____ Supplied records

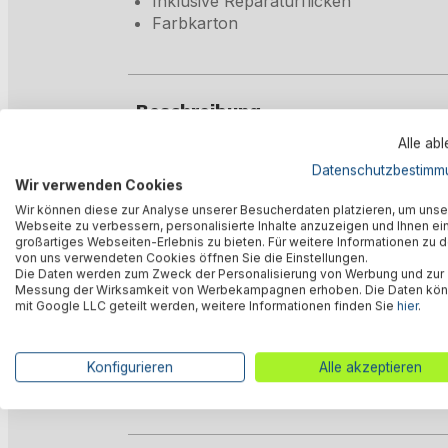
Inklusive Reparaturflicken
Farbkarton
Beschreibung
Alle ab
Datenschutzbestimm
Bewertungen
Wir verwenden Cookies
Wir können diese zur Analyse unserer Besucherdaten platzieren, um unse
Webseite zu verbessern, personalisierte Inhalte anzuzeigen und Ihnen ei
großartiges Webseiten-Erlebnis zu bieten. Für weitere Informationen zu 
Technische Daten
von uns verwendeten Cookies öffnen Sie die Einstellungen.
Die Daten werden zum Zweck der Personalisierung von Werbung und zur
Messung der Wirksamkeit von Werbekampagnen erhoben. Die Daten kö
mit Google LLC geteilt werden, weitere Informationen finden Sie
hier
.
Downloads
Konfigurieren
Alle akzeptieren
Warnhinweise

________
____ Supplied records

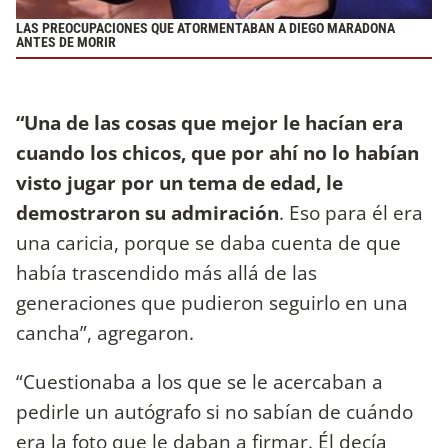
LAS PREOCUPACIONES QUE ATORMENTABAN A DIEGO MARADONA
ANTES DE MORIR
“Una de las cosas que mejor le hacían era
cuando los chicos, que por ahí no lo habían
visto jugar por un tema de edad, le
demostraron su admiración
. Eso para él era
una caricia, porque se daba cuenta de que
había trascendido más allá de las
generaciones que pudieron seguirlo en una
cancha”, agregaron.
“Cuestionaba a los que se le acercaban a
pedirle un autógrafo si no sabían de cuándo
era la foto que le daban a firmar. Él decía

________

Exercise: Output the material from the line containing "LAS PREOCUPACIONES QUE" to the line containing "era la foto que le daban a firmar. Él decía", both included, as a JSON list of strings with one string per line and no blank lines.

Task solution:
[
  "LAS PREOCUPACIONES QUE ATORMENTABAN A DIEGO MARADONA",
  "ANTES DE MORIR",
  "“Una de las cosas que mejor le hacían era",
  "cuando los chicos, que por ahí no lo habían",
  "visto jugar por un tema de edad, le",
  "demostraron su admiración",
  ". Eso para él era",
  "una caricia, porque se daba cuenta de que",
  "había trascendido más allá de las",
  "generaciones que pudieron seguirlo en una",
  "cancha”, agregaron.",
  "“Cuestionaba a los que se le acercaban a",
  "pedirle un autógrafo si no sabían de cuándo",
  "era la foto que le daban a firmar. Él decía"
]